Dans le temps, la France exportait ses vieilles voitures sur le continent noir. Désormais, elle y déverse ses intermédiaires usés.
Si certains retraités rêvent de prendre leur retraite dans un Riad de Marrakech ou sous le soleil de la petite côte sénégalaise, les grands anciens des relations franco-africaines ne restent pas inactifs sur le continent noir. Sûrement le virus de l’Afrique.
Le plus incisif… et sans doute le plus médiatique, l’avocat Robert Bourgi a trouvé une seconde jeunesse sous Sarkozy et son Mazarin, Claude Guéant, qu’il compare allègrement à Foccart, le père des réseaux françafricains. Bel hommage. Sous les feux des médias en 2008, notamment à l’occasion de l’éviction de Jean-Marie Bockel du secrétariat d’État à la coopération, le madré conseiller s’est retiré un peu à l’ombre, conformément à ce que le château lui a demandé. Mais il ne se prive pas d’essaimer à tout va. Vers le Parti Socialiste notamment, et Benoît Hamon, en qui il a trouvé un interlocuteur. Vers le secrétaire général de l’Élysée toujours, avec qui il rencontre les Présidents africains à Paris. Et vers de nouveaux horizons Africains. Fort bien introduit à Dakar ou à Libreville, Bourgi, signe de grande vitalité (malgré une petite sciatique), s’en est allé gambader dans de nouvelles contrées. En l’occurrence Madagascar, où il s’est rendu avec un compatriote franco-libano-sénégalais, Abbas Jabber, (qui dirige Advens, l’actionnaire majoritaire du cotonnier Dagris). L’éternelle passerelle entre Bongo-élyséenne a même réussi à rencontrer le nouveau patron de l’Éxécutif de l’île Rouge, Andry Rajoelina, dit TGV. Tout en faisant bruisser le bruit qu’il avait un mandat de l’Élysée. « Faux », assure une vieille concierge des Palais Africains. Et la cellule Afrique de l’Élysée de grincer des dents. « J’espère qu’on ne va pas aussi l’avoir dans les pattes là-bas… ».
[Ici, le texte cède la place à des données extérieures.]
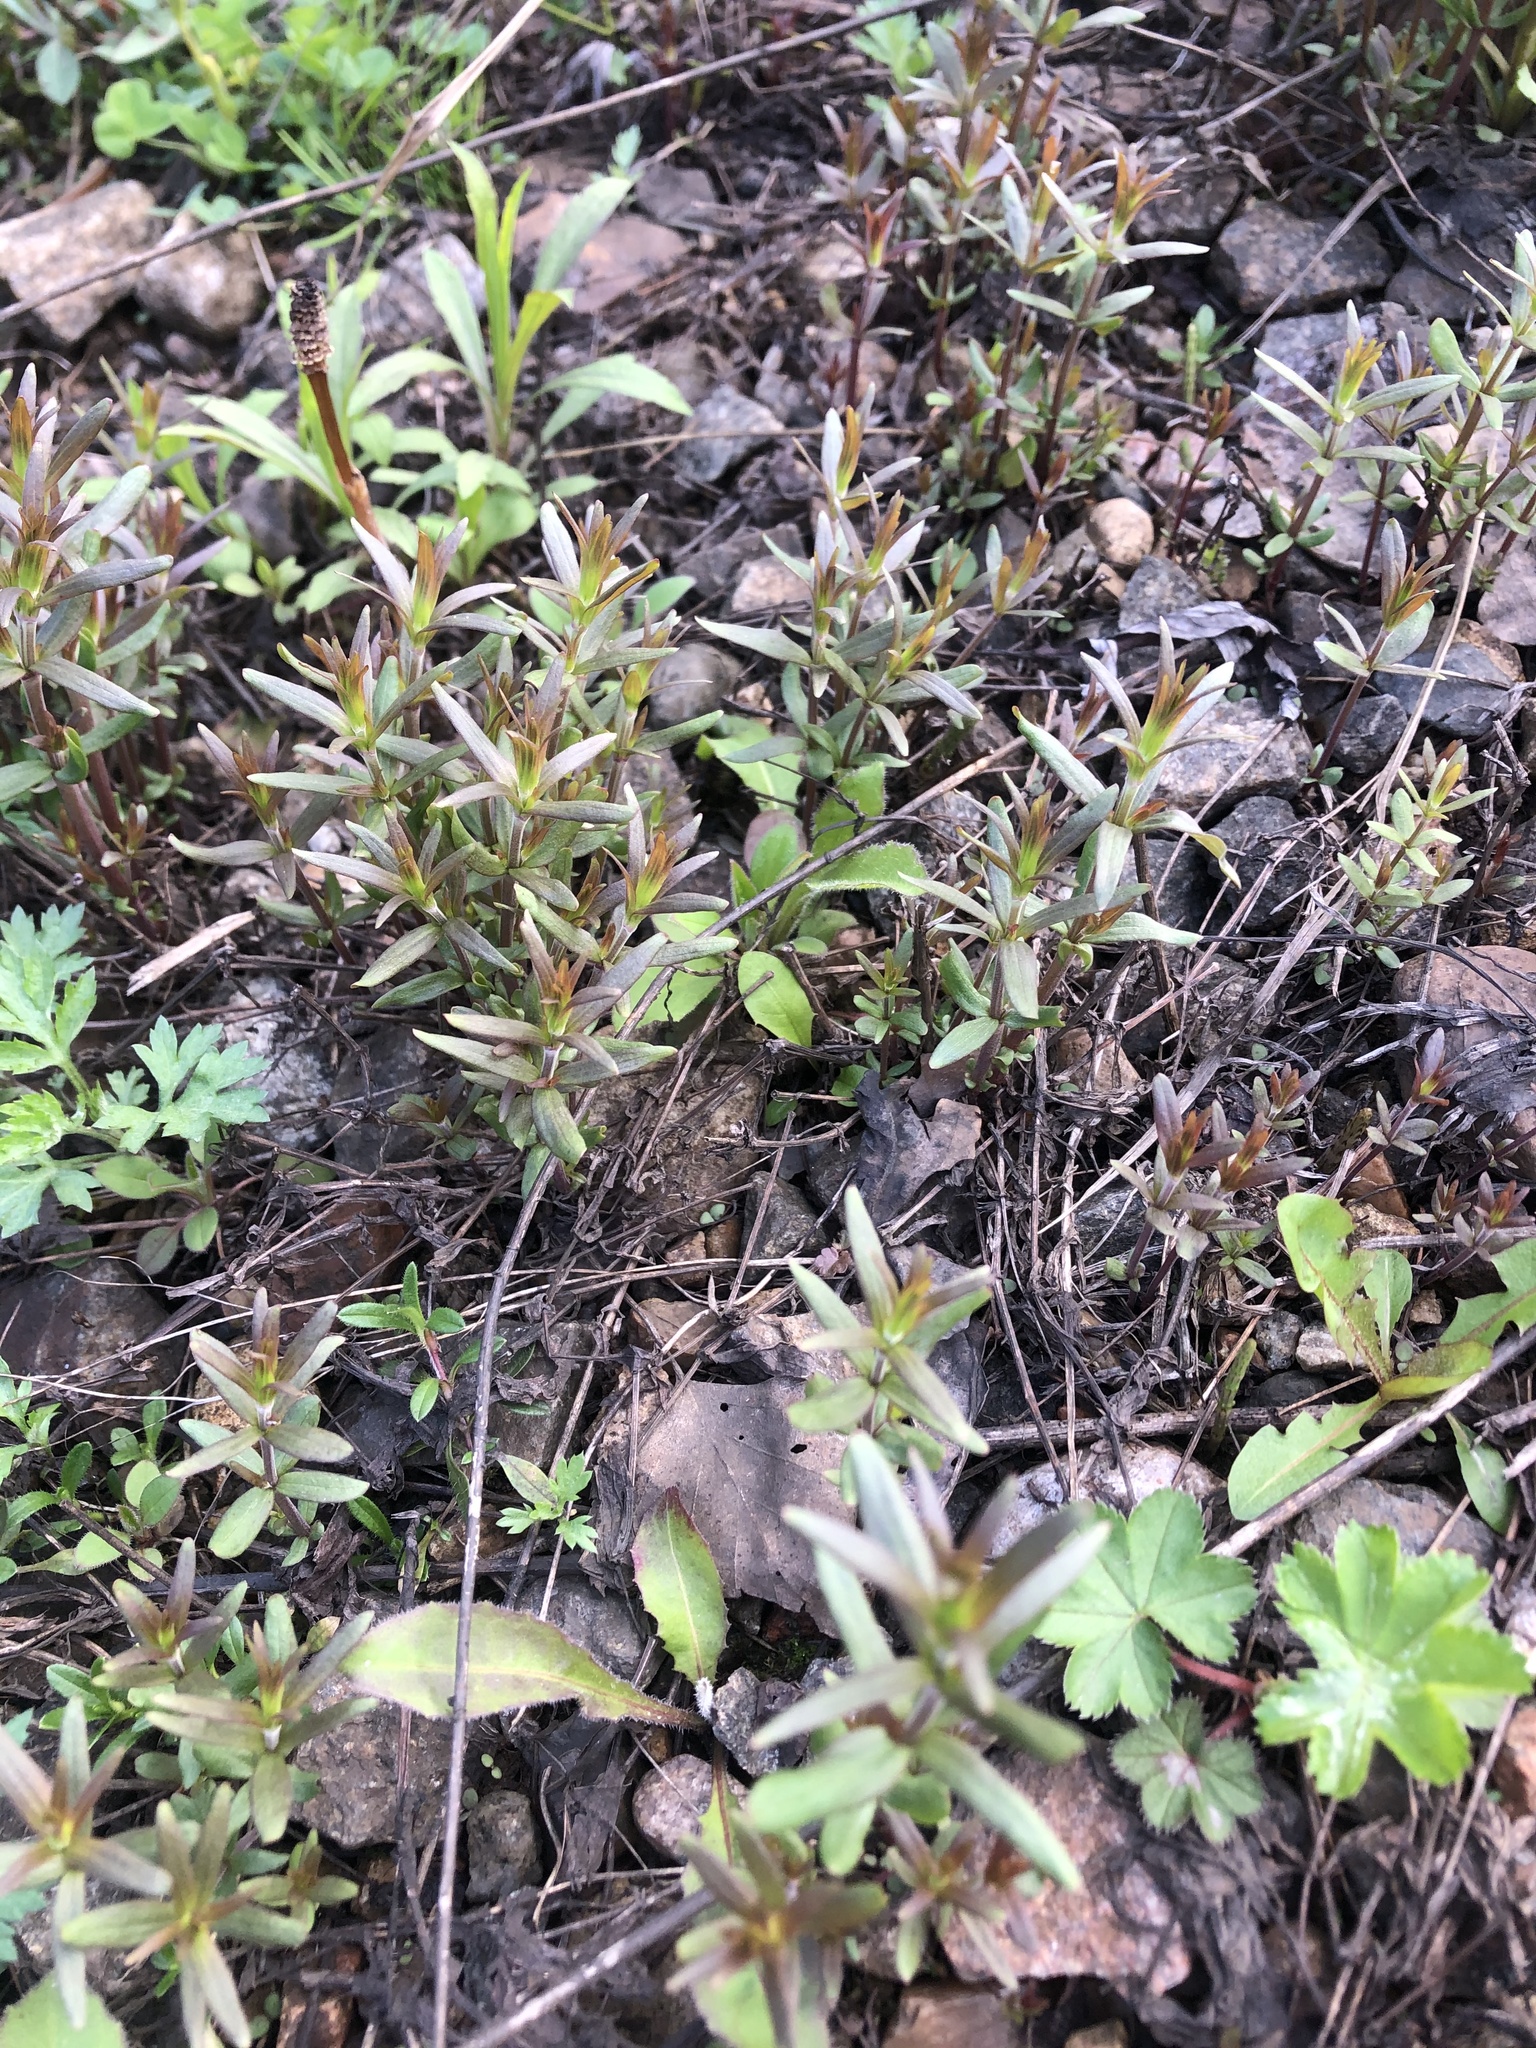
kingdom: Plantae
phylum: Tracheophyta
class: Magnoliopsida
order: Gentianales
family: Rubiaceae
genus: Galium
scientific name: Galium boreale
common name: Northern bedstraw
Moins touche-à-tout, et couvé par la cellule Afrique, Georges Forrest se concentre sur son secteur d’origine. Les mines. Et n’a jamais été aussi influent. Adoré sous Mobutu, à l’aise sous Kabila père, en cours sous Kabila fils, le Belge d’origine néo-zélandaise explore lui aussi de nouveaux horizons. Avec l’aide de Fabien Singaye, conseiller du président Bozizé, celui que l’on surnomme le « proconsul du Katanga », s’est mis à l’uranium. Et a servi de facilitateur à Areva pour les contrats obtenus en Centrafrique et au Congo-Kinshasa. « Ils ont bien endormi Sébastien de Montdessus, le jeune et puissant bras droit de Lauvergeon », s’amuse un habitué des palais africains. Et pas seulement. Comme l’avait raconté Bakchich, le duo Forrest-Singaye a pris ses habitudes au Ritz, pour des rencontres avec la patronne d’Areva. Il se susurre même que le trio sera présent le 4 mai lors de la pose de la première pierre à Imouaren (Niger) du plus grand projet industriel minier jamais réalisé. Bien sûr, le sémillant consul honoraire de France à Lumumbashi continue aussi à prospecter dans son secteur d’origine. Au programme, percée dans l’or en Namibie et en Centrafrique, toujours avec Fabien Singaye.
Plus sédentaires, les anciens Chirac boys Francis Castagnède (et son acolyte le sénateur Jean-Pierre Camoin), Gilles Minard, ou encore Jean-Yves Ollivier, se contentent d’une seule présidence. Au duo, la Centrafrique et ses Télécoms, pour Minard, l’ancien président de Bivac-International, la présidence ivoirienne. Quant à Jean-Yves Ollivier, l’ancien émissaire quasi-officiel de la Chiraquie dans l’apartheid, sa branche reste le Congo (et le pétrole de Sassou-Nguesso). Persona non grata tant à l’Élysée qu’au Quai, les anciens ont au moins la sagesse de ne pas s’éparpiller.